Despite the unique needs of special education classrooms, many teachers felt like there wasn’t enough guidance from the top on how to handle this new environment.
“Sometimes a child might not understand physical boundaries,” said Deirdre Levy, a K-2 special education teacher at P.S. 9. “You can get in very close proximity to a student. For special education teachers, [reopening] is especially risky.”
Several dozen teachers, paraprofessionals and teacher delegates signed a letter addressed to the mayor, the chancellor and governor on August 31, saying there was not enough direction regarding their students’ needs.
“As District 75 students and staff, we needed something that was more detailed,” said Sarina-Ann Raffa, a paraprofessional at 811Q and one of the letter’s co-authors, about the Department of Education’s reopening guidelines. “We need different types of PPE, different types of training, and other safety precautions, and we were totally getting ignored.”

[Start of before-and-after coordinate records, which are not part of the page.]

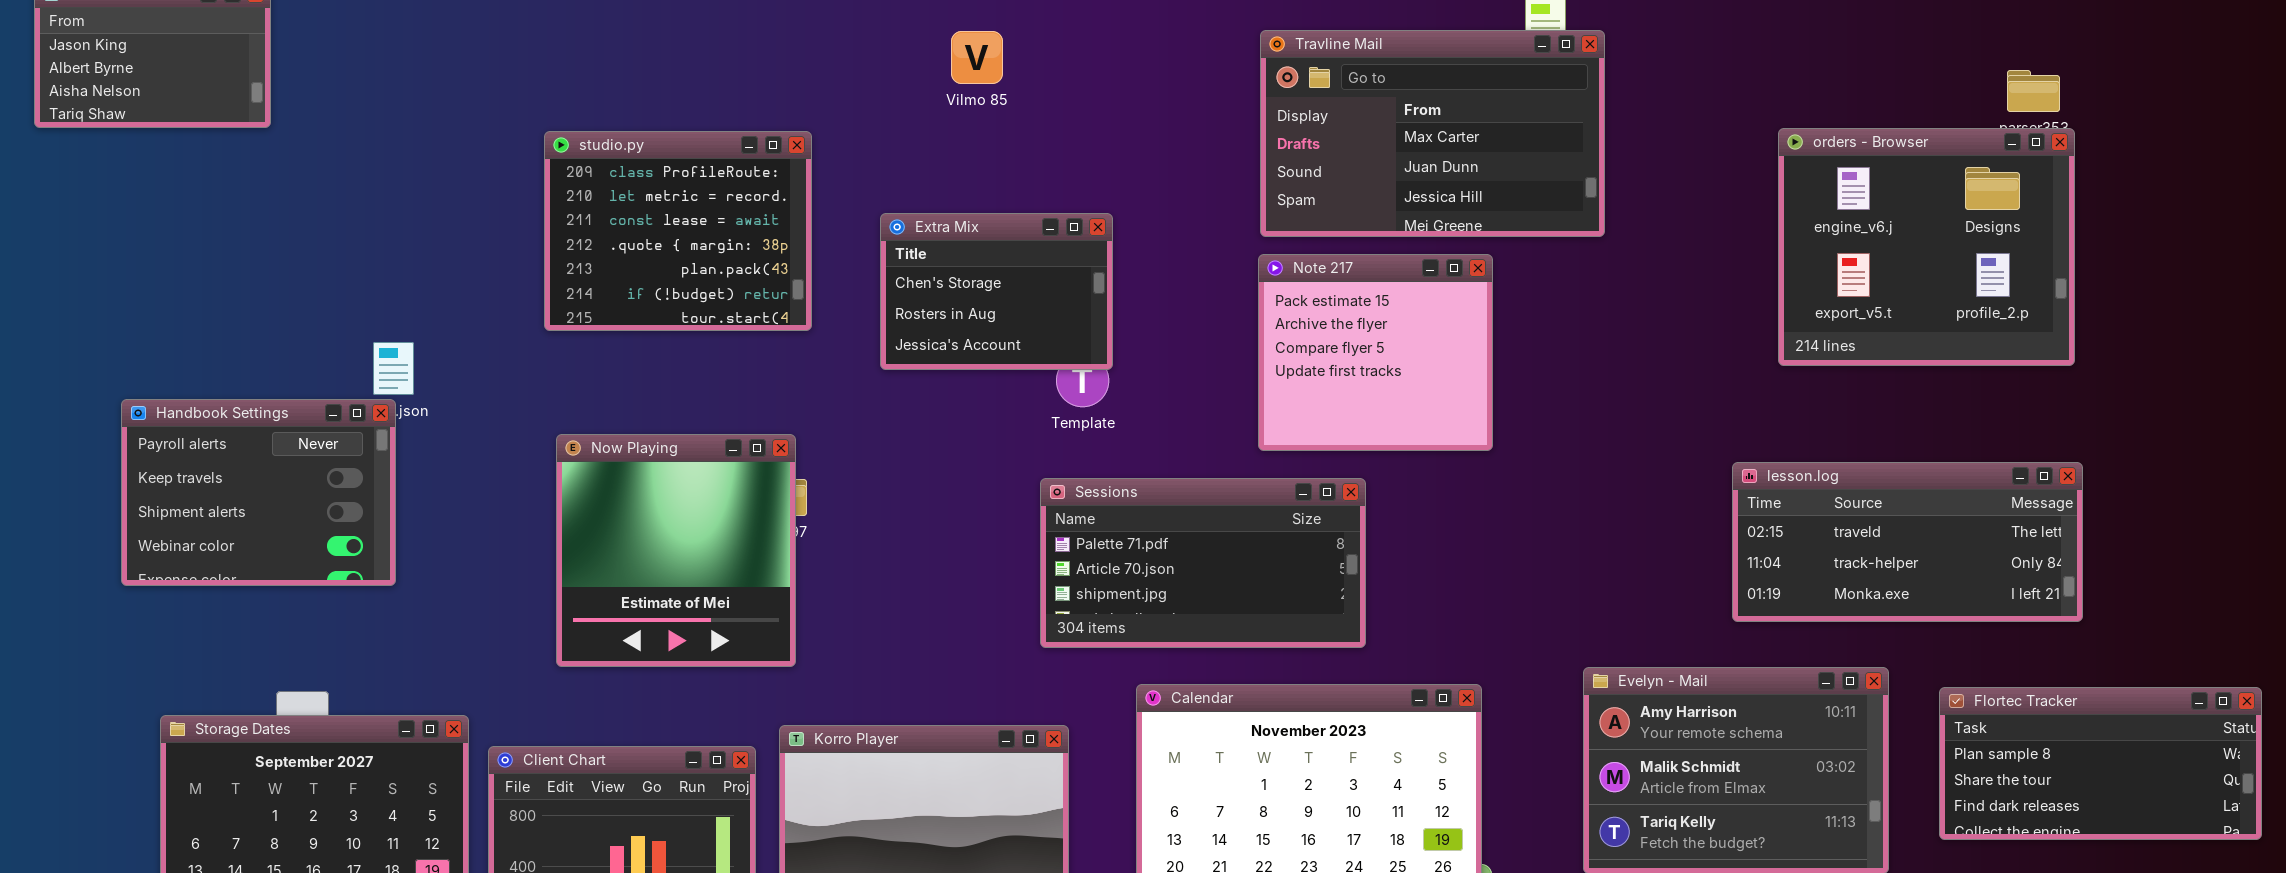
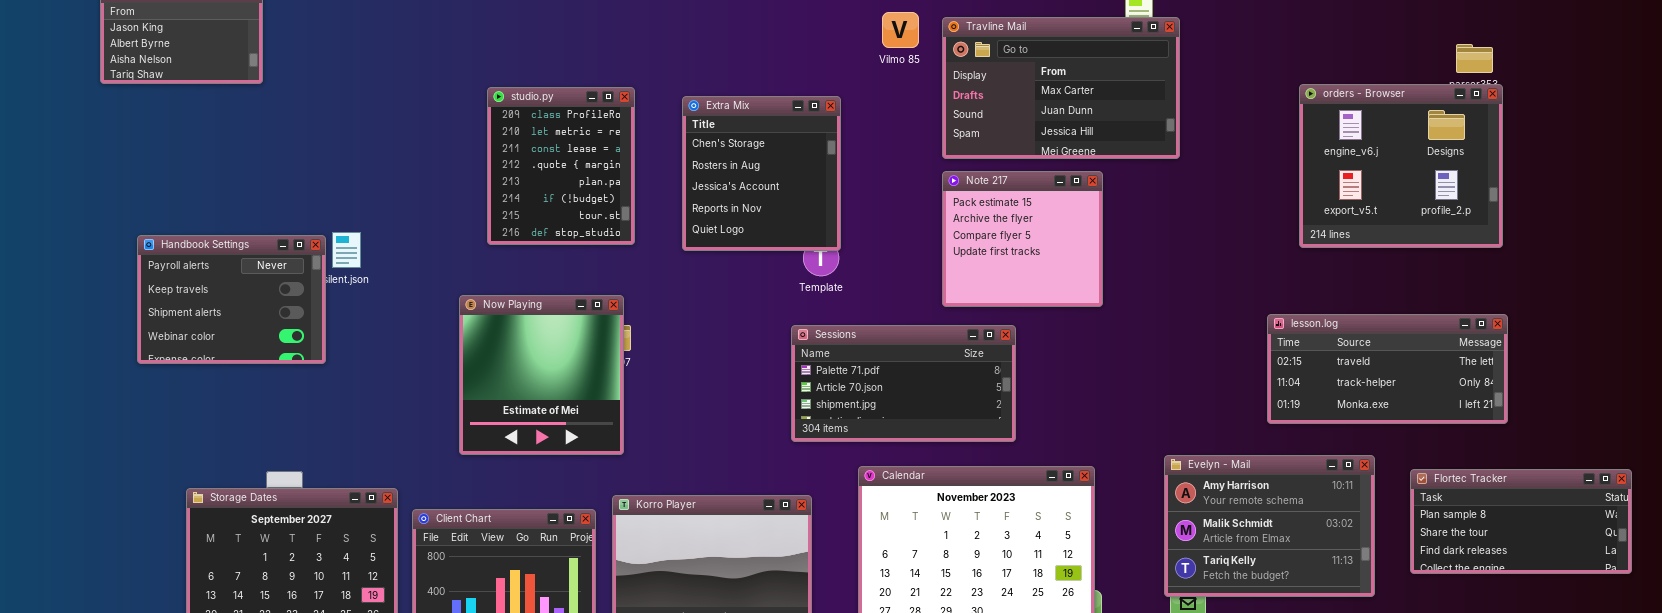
Vilmo 85: [951,31,1003,84] -> [882,12,919,48], moved
studio.py: [544,131,812,331] -> [487,87,635,245], resized
Extra Mix: [880,213,1113,370] -> [682,96,841,251], resized
Handbook Settings: [121,399,396,586] -> [137,235,326,364], moved

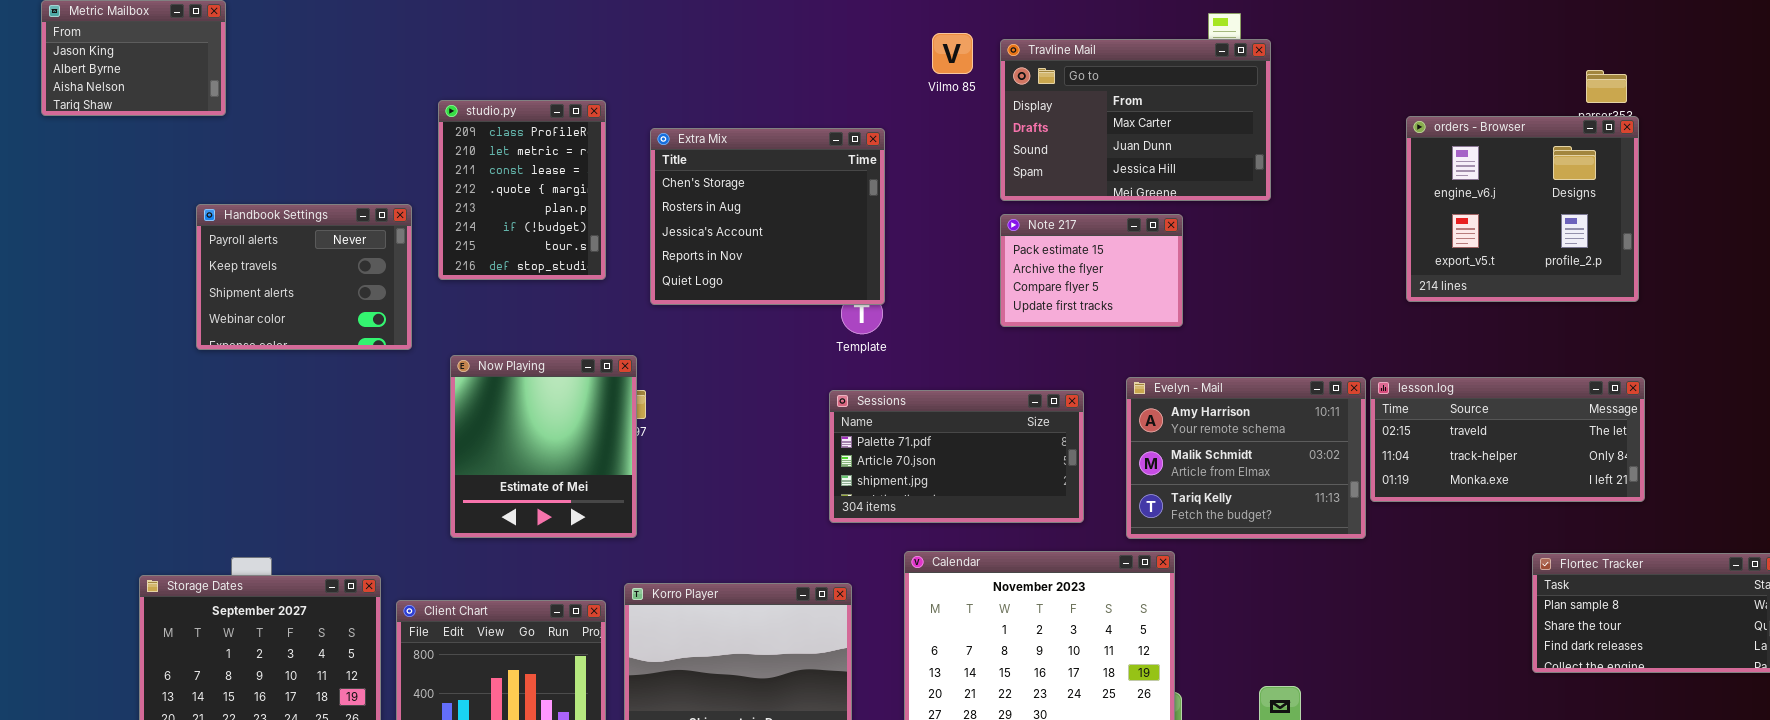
studio.py: [487,87,635,245] -> [438,100,606,280], moved
Extra Mix: [682,96,841,251] -> [650,128,885,305], resized
Note 217: [942,171,1103,307] -> [1000,214,1183,327], resized
Handbook Settings: [137,235,326,364] -> [196,204,412,350], moved
Evelyn - Mail: [1164,455,1375,597] -> [1126,377,1366,539], moved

For example, while teachers across the school system complained about the lack of basic PPE provided to them, special education teachers were also waiting on extra gear like face shields, gowns with sleeves and gloves. That type of protection would help in situations like when a student like Michelle tries to hug them.
“We would prompt her to shake our hand or give us a high five, and we would be wearing gloves, of course,” said Raffa.
The Department of Education says the letter spurred it to strengthen communication with the teachers union and adapt the protocols to meet the requirements of special needs classrooms.
A response was sent to all of District 75, detailing PPE supply information and health and safety protocols for mask-resistant students. Some of the tactics included allowing students to wear a mask for short periods of time to build up tolerance, allowing choice in the type of fabrics that masks are made of, and using social storytelling and visual cues to reinforce the importance of masks.
For teachers like Deirdre Levy at P.S. 9, it means relying on the skills and experience she’s developed over the years in special education.
“I’m trying to be innovative and creative, so I can meet the needs of every learner in my classroom,” she said. “If I have to livestream a whole group instruction, then I will because I want to make sure my students have access to me and to the classroom setting even if they’re not in the classroom. It’s this ongoing Tetris battle of trying to plan out how to make sure every kid gets their access.”
While nearly everyone agrees that full-time in-person learning is the best option for special needs students, how exactly that can be carried out during this pandemic remains a frustration and source of disagreement between all parties involved.
But it doesn’t stop children across the city from the excitement of returning to the classroom— whatever that looks like.
“There’s so many children that went to school. Normally, they would go kicking and screaming and crying,” said Pugliese. “But now they get home, and they’re asking for school again.”
An earlier version of this article misstated the sisters’ names. Michelle is the 19-year-old and her sister’s name is Josephine.
An earlier version of this article misstated the borough where Dawn Vollaro works. She works in Manhattan, not on Staten Island.
An earlier version misstated Sarina-Ann Raffa’s position. She’s a NYC DOE paraprofessional, not a teacher.